__What you have to do__.
Count the lines below that include the word "almohada", then give that number and no other words.

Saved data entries

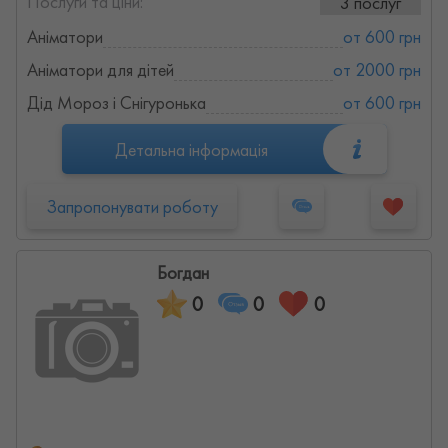
Послуги та ціни:
3 послуг
Аніматори
от 600 грн
Аніматори для дітей
от 2000 грн
Дід Мороз і Снігуронька
от 600 грн
Детальна інформація
Запропонувати роботу
Богдан
0
0
0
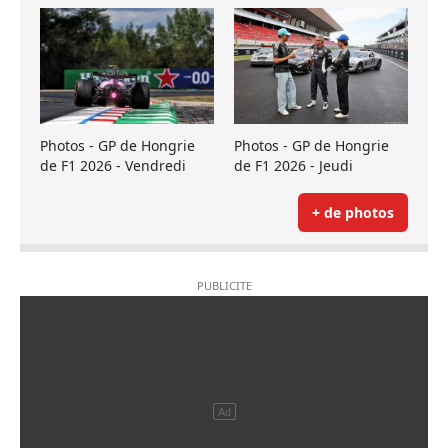
Photos - GP de Hongrie
Photos - GP de Hongrie
de F1 2026 - Vendredi
de F1 2026 - Jeudi
+ de photos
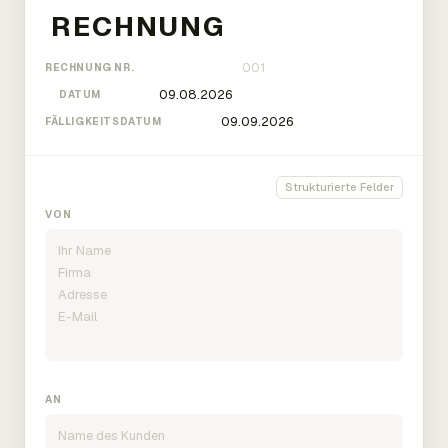
RECHNUNG NR.
DATUM
FÄLLIGKEITSDATUM
Strukturierte Felder
VON
AN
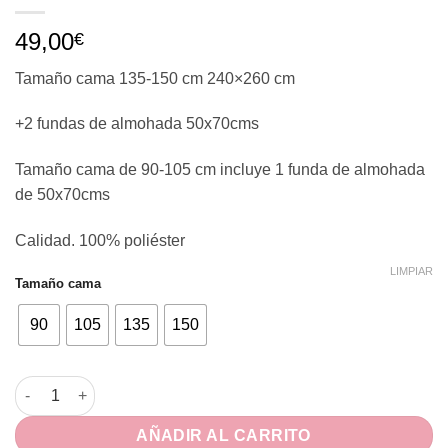
49,00
€
Tamaño cama 135-150 cm 240×260 cm
+2 fundas de almohada 50x70cms
Tamaño cama de 90-105 cm incluye 1 funda de almohada
de 50x70cms
Calidad. 100% poliéster
LIMPIAR
Tamaño cama
90
105
135
150
EDREDÓN BORREGO Para cama de 90-105 y 135-150 mod. Terue
AÑADIR AL CARRITO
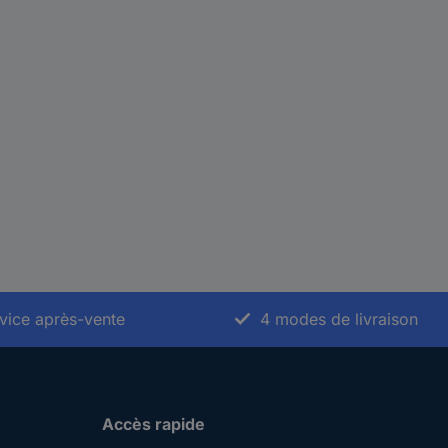
vice après-vente
4 modes de livraison
Accès rapide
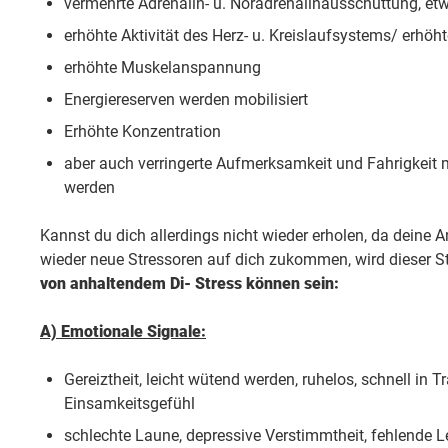
vermehrte Adrenalin- u. Noradrenalinausschüttung, etw
erhöhte Aktivität des Herz- u. Kreislaufsystems/ erhöht
erhöhte Muskelanspannung
Energiereserven werden mobilisiert
Erhöhte Konzentration
aber auch verringerte Aufmerksamkeit und Fahrigkeit 
werden
Kannst du dich allerdings nicht wieder erholen, da deine
wieder neue Stressoren auf dich zukommen, wird dieser S
von anhaltendem Di- Stress können sein:
A) Emotionale Signale:
Gereiztheit, leicht wütend werden, ruhelos, schnell in 
Einsamkeitsgefühl
schlechte Laune, depressive Verstimmtheit, fehlende 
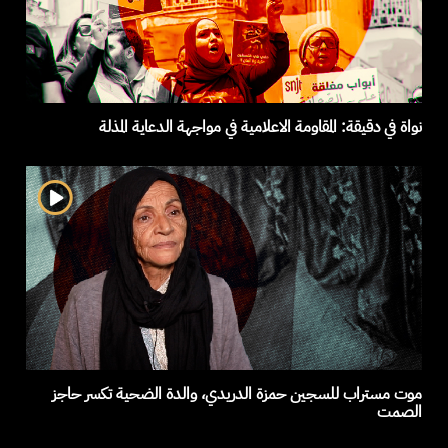
نواة في دقيقة: المقاومة الاعلامية في مواجهة الدعاية المذلة
موت مستراب للسجين حمزة الدريدي، والدة الضحية تكسر حاجز
الصمت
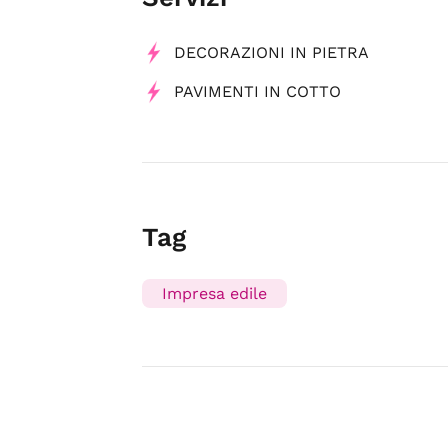
DECORAZIONI IN PIETRA
PAVIMENTI IN COTTO
Tag
Impresa edile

__Answer__.
2